O estudo, realizado em parceria com a empresa de estudos de opinião ‘Public First’, sugere que a mudança de perceção está fortemente ligada às decisões de política externa do presidente americano Donald Trump. Muitos entrevistados afirmam que a aproximação à China não resulta necessariamente de uma maior confiança em Pequim, mas sim da perceção de que os Estados Unidos se tornaram um aliado menos previsível.
Nos quatro países analisados, uma parte significativa da população considera possível reduzir a dependência em relação aos EUA, enquanto vê como muito mais difícil diminuir a dependência da China. Este fator reflete o peso crescente da economia chinesa nas cadeias de abastecimento globais e levanta a possibilidade de um novo realinhamento no equilíbrio do poder internacional.
A política externa da administração Trump tem contribuído para essa perceção entre os aliados ocidentais. Entre os fatores citados estão o atraso na ajuda à Ucrânia, ameaças de sanções económicas a países da NATO, a retirada de organizações internacionais e medidas comerciais agressivas contra parceiros tradicionais.
A China, por seu lado, tem aproveitado o momento para reforçar os laços económicos com a Europa. Pequim organizou fóruns de investimento com países europeus e tem procurado apresentar a relação entre a União Europeia e a China como uma parceria económica, e não como uma rivalidade estratégica.
Alguns analistas acreditam que esta mudança de perceção já começa a refletir-se em decisões políticas concretas. O primeiro-ministro canadiano Mark Carney, por exemplo, anunciou recentemente uma “rutura” nas relações entre Ottawa e Washington e assinou um acordo comercial com Pequim pouco depois.
Também no Reino Unido foram anunciados novos acordos de exportação com a China, enquanto o presidente francês Emmanuel Macron e o chanceler alemão Friedrich Merz regressaram de encontros em Pequim com encomendas de produtos europeus por parte de empresas chinesas.
A pesquisa revela ainda diferenças geracionais importantes. Os jovens adultos entre os 18 e os 24 anos demonstram maior abertura a um relacionamento mais próximo com a China do que as gerações mais velhas. Estudos citados na análise indicam que muitos jovens europeus obtêm informação sobre a China sobretudo através das redes sociais e de plataformas de vídeo curto.
Outro fator que contribui para esta perceção é a convicção de que a China está a ganhar terreno na corrida tecnológica global. Entre os entrevistados na Europa e no Canadá existe um consenso significativo de que Pequim lidera áreas como baterias elétricas, robótica, veículos elétricos e energia solar.

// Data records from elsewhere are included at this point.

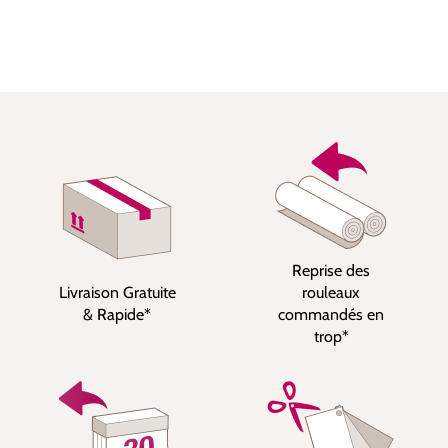
Reprise des
Livraison Gratuite
rouleaux
& Rapide*
commandés en
trop*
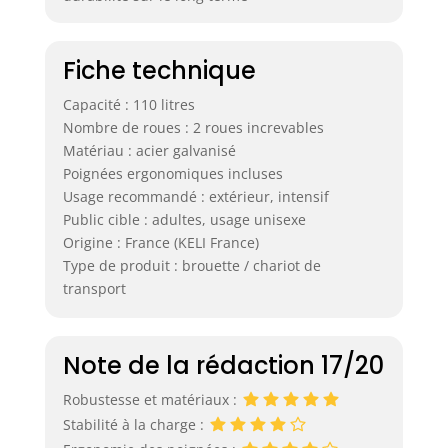
Fiche technique
Capacité : 110 litres
Nombre de roues : 2 roues increvables
Matériau : acier galvanisé
Poignées ergonomiques incluses
Usage recommandé : extérieur, intensif
Public cible : adultes, usage unisexe
Origine : France (KELI France)
Type de produit : brouette / chariot de
transport
Note de la rédaction 17/20
Robustesse et matériaux :
Stabilité à la charge :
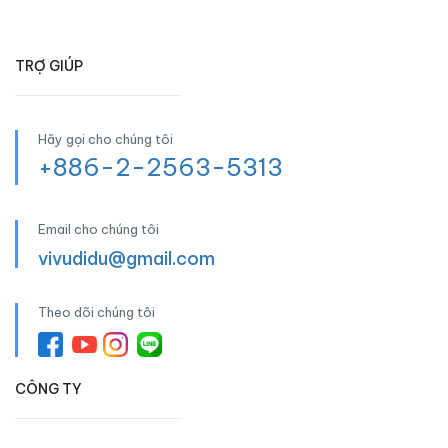
TRỢ GIÚP
Hãy gọi cho chúng tôi
+886-2-2563-5313
Email cho chúng tôi
vivudidu@gmail.com
Theo dõi chúng tôi
CÔNG TY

O avanço tecnológico chinês também é visível no campo da inteligência artificial, onde o país tem investido fortemente em investigação e desenvolvimento. Muitos dos participantes na sondagem acreditam que a China poderá ser a primeira nação a desenvolver uma inteligência artificial super-inteligente.
Apesar desta perceção crescente entre aliados ocidentais, os cidadãos americanos continuam a ver o seu país como líder tecnológico global. A maioria dos entrevistados nos Estados Unidos acredita que a tecnologia americana continuará a superar a chinesa nos próximos anos.

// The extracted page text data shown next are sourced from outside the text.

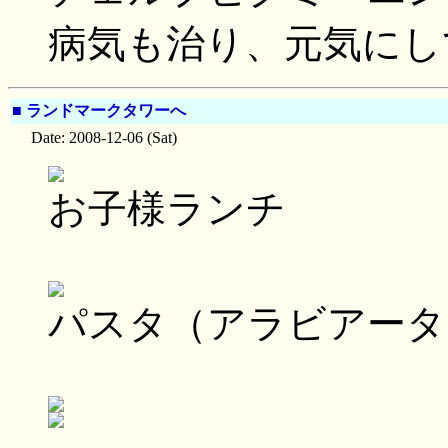
病気も治り、元気にして
■
ランドマークタワーへ
Date: 2008-12-06 (Sat)
お子様ランチ
パスタ（アラビアータ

A diferença de perceção é particularmente evidente quando se analisa o futuro da liderança mundial. Aproximadamente metade dos entrevistados na Europa e no Canadá considera que a China está a tornar-se rapidamente a potência global dominante. Nos Estados Unidos, pelo contrário, 63% dos inquiridos acreditam que o país continuará a liderar o sistema internacional dentro de uma década, segundo o ‘POLITICO’.

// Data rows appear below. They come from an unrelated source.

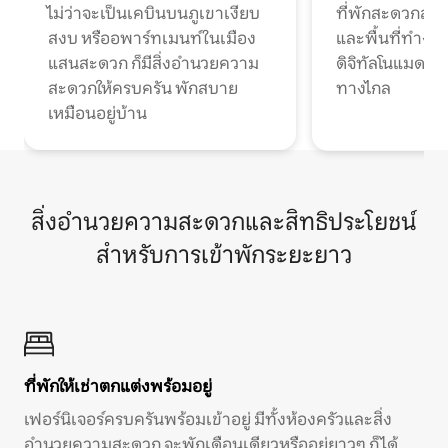
ไม่ว่าจะเป็นเคบินบนภูเขาเงียบ
ที่พักสะดวกสบา
สงบ หรืออพาร์ทเมนท์ในเมือง
และพื้นที่ทำงา
แสนสะดวก ก็มีสิ่งอำนวยความ
ดิจิทัลโนแมดแ
สะดวกให้ครบครัน พักสบาย
ทางไกล
เหมือนอยู่บ้าน
สิ่งอำนวยความสะดวกและสิทธิประโยชน์
สำหรับการเข้าพักระยะยาว
ที่พักให้เช่าตกแต่งพร้อมอยู่
เฟอร์นิเจอร์ครบครันพร้อมเข้าอยู่ มีทั้งห้องครัวและสิ่ง
อำนวยความสะดวก จะพักเดือนเดียวหรืออยู่ยาวๆ ก็ได้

Alguns analistas alertam que a convicção crescente de que a ascensão chinesa é inevitável pode acabar por acelerar esse próprio processo. Se os aliados ocidentais assumirem que a China dominará o equilíbrio global de poder, poderão ajustar as suas políticas externas de forma a aproximar-se de Pequim, reforçando assim a sua influência internacional.